> _Input data_:
──────

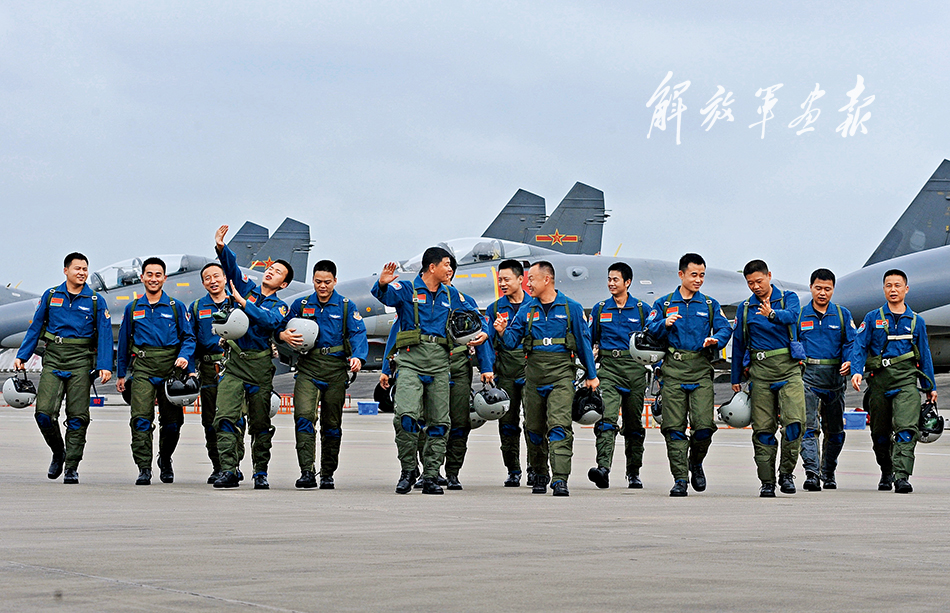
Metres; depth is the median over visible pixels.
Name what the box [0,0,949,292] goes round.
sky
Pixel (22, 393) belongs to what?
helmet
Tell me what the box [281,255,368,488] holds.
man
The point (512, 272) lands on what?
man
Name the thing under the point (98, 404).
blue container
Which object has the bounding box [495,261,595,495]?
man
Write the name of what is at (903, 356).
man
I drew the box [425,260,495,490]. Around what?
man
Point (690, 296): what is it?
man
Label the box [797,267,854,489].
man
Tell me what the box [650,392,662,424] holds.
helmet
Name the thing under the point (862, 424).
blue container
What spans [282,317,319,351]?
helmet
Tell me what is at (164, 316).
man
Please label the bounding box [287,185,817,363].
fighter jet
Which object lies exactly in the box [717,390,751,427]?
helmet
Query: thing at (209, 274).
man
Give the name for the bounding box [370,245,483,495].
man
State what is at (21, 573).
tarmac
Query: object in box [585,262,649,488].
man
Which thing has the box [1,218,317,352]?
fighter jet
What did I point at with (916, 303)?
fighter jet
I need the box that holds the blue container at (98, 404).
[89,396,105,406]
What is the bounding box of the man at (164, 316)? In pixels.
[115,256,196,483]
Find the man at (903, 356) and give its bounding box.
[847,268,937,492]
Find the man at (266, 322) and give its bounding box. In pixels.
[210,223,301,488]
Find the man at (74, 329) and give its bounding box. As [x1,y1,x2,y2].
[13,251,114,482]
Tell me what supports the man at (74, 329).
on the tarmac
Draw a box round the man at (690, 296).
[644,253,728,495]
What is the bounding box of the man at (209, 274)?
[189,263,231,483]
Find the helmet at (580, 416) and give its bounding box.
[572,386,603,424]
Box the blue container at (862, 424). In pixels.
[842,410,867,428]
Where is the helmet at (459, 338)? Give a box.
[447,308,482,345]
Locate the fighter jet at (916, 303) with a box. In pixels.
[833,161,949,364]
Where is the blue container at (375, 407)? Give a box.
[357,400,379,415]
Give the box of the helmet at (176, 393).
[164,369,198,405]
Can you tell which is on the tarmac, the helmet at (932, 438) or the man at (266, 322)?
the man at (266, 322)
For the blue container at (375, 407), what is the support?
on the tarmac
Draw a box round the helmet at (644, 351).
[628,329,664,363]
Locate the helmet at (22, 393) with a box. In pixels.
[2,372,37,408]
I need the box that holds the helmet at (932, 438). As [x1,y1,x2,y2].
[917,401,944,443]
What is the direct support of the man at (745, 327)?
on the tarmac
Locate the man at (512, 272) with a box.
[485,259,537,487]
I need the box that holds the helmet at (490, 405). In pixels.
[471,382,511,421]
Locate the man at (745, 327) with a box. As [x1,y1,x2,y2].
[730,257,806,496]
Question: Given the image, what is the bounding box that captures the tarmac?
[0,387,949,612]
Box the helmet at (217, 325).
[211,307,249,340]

──────

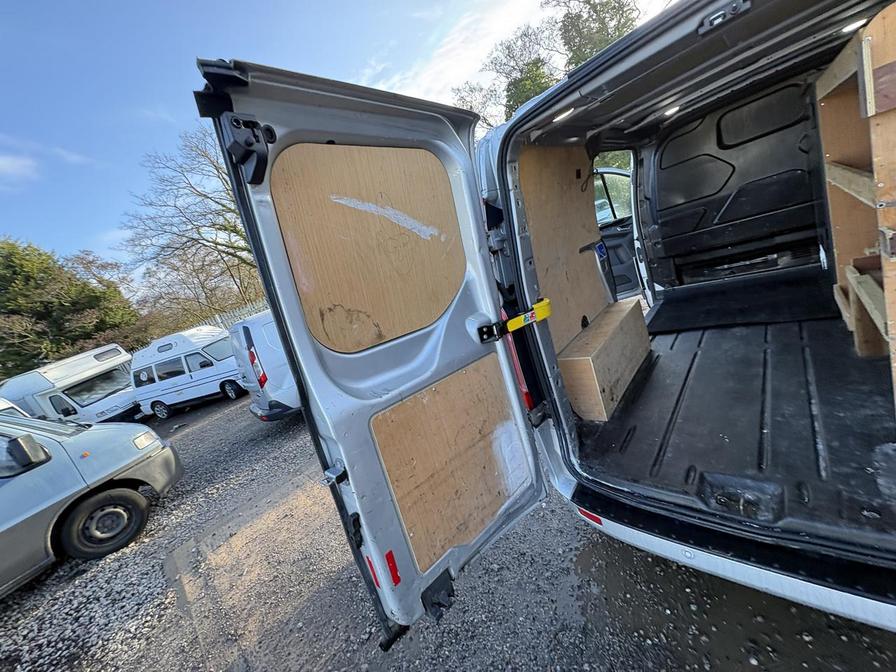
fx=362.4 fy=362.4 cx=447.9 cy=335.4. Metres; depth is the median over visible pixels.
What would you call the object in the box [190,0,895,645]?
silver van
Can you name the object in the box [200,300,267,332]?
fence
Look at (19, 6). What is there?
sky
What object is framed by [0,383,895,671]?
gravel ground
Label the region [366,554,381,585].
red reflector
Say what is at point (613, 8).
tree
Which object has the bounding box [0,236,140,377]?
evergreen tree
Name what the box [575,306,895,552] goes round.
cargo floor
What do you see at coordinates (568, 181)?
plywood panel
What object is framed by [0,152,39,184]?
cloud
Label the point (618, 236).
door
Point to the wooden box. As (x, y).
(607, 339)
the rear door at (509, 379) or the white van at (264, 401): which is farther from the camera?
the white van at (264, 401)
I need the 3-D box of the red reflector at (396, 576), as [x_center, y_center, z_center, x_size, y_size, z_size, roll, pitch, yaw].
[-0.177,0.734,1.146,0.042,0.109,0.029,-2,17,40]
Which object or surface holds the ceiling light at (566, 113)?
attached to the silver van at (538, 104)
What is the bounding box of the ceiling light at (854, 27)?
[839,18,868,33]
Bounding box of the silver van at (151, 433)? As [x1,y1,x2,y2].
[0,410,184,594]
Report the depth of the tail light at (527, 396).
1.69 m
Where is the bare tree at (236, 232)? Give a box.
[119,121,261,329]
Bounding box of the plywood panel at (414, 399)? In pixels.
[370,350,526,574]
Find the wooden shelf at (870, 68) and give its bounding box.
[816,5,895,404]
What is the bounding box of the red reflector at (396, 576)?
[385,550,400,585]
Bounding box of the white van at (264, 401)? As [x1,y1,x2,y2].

──────

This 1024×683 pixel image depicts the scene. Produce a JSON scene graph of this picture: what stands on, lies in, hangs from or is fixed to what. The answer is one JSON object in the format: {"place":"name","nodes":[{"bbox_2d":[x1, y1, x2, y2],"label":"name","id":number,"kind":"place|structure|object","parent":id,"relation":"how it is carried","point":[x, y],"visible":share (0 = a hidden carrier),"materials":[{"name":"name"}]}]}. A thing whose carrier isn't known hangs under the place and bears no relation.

──────

> _Work to be completed_: Give back, unchanged, the run of lines in the listing above that begins at the line containing "Name what the box [575,306,895,552]" and ends at the line containing "Bounding box of the white", both included.

> _Exercise solution_:
Name what the box [575,306,895,552] goes round.
cargo floor
What do you see at coordinates (568, 181)?
plywood panel
What object is framed by [0,152,39,184]?
cloud
Label the point (618, 236).
door
Point to the wooden box. As (x, y).
(607, 339)
the rear door at (509, 379) or the white van at (264, 401): which is farther from the camera?
the white van at (264, 401)
I need the 3-D box of the red reflector at (396, 576), as [x_center, y_center, z_center, x_size, y_size, z_size, roll, pitch, yaw].
[-0.177,0.734,1.146,0.042,0.109,0.029,-2,17,40]
Which object or surface holds the ceiling light at (566, 113)?
attached to the silver van at (538, 104)
What is the bounding box of the ceiling light at (854, 27)?
[839,18,868,33]
Bounding box of the silver van at (151, 433)? As [x1,y1,x2,y2].
[0,410,184,594]
Report the depth of the tail light at (527, 396).
1.69 m
Where is the bare tree at (236, 232)? Give a box.
[119,121,261,329]
Bounding box of the plywood panel at (414, 399)? In pixels.
[370,350,526,574]
Find the wooden shelf at (870, 68) and give its bounding box.
[816,5,895,404]
What is the bounding box of the red reflector at (396, 576)?
[385,550,400,585]
Bounding box of the white van at (264, 401)? As [x1,y1,x2,y2].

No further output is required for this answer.